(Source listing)
◆ ◆ ◆ ◆ ◆
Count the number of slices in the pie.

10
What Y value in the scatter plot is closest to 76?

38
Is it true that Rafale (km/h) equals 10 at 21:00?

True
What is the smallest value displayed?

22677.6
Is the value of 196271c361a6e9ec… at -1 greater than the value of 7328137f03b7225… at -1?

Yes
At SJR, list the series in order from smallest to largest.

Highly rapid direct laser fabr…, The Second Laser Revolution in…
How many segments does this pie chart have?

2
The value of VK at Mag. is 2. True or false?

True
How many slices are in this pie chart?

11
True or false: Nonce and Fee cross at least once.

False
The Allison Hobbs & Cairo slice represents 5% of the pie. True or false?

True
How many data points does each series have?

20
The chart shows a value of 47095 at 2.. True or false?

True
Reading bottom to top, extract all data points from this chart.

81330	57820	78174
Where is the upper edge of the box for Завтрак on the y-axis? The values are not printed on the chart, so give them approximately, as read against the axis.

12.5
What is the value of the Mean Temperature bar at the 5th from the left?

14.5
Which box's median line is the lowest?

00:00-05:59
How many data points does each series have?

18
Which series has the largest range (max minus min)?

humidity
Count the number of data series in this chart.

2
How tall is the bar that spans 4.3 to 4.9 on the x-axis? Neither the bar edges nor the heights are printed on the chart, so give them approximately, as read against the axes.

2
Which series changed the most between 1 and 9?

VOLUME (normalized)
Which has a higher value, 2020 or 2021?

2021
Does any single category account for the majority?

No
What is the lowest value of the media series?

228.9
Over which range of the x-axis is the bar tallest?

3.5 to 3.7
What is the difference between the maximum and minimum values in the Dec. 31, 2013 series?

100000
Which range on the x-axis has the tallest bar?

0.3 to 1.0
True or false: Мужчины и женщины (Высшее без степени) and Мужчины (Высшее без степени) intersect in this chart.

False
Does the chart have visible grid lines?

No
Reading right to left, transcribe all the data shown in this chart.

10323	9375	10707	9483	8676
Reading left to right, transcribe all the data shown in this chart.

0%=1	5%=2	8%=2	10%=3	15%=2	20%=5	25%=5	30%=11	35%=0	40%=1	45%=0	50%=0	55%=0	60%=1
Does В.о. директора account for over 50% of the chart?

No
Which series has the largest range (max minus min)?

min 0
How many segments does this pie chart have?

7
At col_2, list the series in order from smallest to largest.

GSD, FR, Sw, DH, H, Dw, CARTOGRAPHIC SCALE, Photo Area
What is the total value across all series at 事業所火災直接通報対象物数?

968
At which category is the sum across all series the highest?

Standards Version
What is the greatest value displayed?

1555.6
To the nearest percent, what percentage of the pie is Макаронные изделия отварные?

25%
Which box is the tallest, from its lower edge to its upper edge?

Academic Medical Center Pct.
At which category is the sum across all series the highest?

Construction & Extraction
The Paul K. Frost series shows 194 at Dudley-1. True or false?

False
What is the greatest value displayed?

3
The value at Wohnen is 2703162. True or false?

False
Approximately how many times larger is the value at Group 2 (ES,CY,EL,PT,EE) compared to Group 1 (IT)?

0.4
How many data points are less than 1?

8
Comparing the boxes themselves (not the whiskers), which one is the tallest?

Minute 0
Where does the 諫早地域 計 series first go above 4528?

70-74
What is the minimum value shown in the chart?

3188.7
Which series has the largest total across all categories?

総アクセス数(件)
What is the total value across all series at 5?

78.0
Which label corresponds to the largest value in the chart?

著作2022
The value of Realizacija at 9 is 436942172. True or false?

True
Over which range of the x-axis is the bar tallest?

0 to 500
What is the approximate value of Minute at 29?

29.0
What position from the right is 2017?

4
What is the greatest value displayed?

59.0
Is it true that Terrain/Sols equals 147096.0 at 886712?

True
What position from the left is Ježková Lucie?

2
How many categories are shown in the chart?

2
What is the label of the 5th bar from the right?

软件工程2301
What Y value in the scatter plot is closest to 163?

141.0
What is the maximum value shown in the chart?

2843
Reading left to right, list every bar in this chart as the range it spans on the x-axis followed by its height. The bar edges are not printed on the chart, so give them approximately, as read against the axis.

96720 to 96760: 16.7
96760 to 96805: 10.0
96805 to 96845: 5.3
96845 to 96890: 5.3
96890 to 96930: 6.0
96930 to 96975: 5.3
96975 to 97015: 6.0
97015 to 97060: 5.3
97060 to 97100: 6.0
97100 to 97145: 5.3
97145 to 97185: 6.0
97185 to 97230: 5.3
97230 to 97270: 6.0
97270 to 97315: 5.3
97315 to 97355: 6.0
◆ ◆ ◆ ◆ ◆
» **WHAT IS EXPECTED**:
Filter the listing above down to the lines that contain the string "values", copying each matching line in full.

» **YOUR RESPONSE**:
Where is the upper edge of the box for Завтрак on the y-axis? The values are not printed on the chart, so give them approximately, as read against the axis.
What is the difference between the maximum and minimum values in the Dec. 31, 2013 series?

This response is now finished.